The bag wasn't that bad compared to other frame makers it is about on par, they start at just over a 100 I think then when you ad options like extra pockets, bolt on dual color it adds a bit but i think it was around 200 for mine with all of the options I added


----------



## injected59 (Aug 14, 2016)

Fattyrider38 said:


> The bag wasn't that bad compared to other frame makers it is about on par, they start at just over a 100 I think then when you ad options like extra pockets, bolt on dual color it adds a bit but i think it was around 200 for mine with all of the options I added


Not bad given most seat bags are over $200

Sent from my iPhone using Tapatalk


----------



## AppleYak (Aug 17, 2006)

I have two Rockgeist frame bags and they both are awesome. Rockgeist and ATM bags both use the photo fit method - which for a frame bag is the way to go in my opinion.


----------



## dRjOn (Feb 18, 2004)

i have a couple too, Fiberflight DCF gondola and a liteskin partial frame, bolt on bag. both are excellent! id recommend Greg's work!


----------



## thmslilly (May 20, 2012)

I've got the Gondola dropper and can attest to the quality. Would, and will, go back to Rockgeist.


----------



## Flying_Scotsman (Jul 12, 2011)

AppleYak said:


> Rockgeist and ATM bags both use the photo fit method...

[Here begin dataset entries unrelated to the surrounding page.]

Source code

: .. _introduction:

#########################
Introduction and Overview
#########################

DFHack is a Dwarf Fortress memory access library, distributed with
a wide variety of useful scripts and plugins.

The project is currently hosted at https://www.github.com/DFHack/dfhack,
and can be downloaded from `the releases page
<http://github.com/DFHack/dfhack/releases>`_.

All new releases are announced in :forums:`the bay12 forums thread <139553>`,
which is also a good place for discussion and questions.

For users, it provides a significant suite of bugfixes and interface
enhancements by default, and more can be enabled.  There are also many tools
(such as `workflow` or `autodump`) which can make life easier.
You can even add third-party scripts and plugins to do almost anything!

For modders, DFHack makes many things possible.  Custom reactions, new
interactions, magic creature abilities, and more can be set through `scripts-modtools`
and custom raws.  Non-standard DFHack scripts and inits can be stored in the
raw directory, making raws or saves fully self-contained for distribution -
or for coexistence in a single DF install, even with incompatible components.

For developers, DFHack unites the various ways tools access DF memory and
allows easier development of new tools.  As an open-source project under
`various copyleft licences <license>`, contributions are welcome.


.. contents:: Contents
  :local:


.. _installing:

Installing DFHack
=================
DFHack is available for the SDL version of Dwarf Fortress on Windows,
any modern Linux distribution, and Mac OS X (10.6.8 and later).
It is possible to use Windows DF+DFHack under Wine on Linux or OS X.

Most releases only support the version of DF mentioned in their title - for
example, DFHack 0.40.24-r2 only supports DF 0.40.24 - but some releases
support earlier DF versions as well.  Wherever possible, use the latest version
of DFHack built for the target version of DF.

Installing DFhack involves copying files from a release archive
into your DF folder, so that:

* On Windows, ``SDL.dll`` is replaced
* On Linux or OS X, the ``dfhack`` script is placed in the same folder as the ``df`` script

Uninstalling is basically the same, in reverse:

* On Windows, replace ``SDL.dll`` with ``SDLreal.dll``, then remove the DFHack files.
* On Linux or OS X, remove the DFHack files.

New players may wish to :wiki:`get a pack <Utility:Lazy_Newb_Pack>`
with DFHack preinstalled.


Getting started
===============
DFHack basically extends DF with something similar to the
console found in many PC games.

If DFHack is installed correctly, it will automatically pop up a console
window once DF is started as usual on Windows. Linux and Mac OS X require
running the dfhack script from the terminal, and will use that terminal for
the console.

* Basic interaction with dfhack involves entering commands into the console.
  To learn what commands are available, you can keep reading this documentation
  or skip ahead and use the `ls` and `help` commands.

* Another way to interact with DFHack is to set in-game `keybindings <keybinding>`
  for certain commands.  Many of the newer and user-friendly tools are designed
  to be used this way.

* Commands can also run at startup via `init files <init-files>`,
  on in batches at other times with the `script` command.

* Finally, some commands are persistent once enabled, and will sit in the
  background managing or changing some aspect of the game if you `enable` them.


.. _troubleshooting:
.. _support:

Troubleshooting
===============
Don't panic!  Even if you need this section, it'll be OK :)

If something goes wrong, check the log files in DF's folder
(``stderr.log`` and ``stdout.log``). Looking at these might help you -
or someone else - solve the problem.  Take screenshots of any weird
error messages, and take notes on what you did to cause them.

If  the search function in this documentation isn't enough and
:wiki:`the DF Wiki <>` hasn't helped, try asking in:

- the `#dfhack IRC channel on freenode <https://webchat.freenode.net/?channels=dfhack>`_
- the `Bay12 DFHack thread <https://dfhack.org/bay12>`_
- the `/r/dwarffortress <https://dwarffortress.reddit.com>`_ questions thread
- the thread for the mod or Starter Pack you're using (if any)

...... as does Rogue Panda.


----------



## 1 Speed (Jan 8, 2004)

injected59 said:


> Not bad given most seat bags are over $200
> 
> Sent from my iPhone using Tapatalk


Saddle bags are a lot harder to construct. Hence, the higher price. In my experience, frame bags are usually the easiest of the bags to make. They still take at least a day... so, I wouldn't begrudge paying at least 150 given cost of materials and at least a day of work. Just sayin' for informations sake.


----------



## NickSmolinske (Mar 8, 2008)

Flying_Scotsman said:


> ...... as does Rogue Panda.


Since 2014! I came up with it the first time we had an online order - I have a computer science background and it was pretty obvious that information doesn't need to be sent through snail mail this day and age. I'm still surprised it took 4 years for other brands to catch on.

I think at this point there's only one holdout I'm aware of.


----------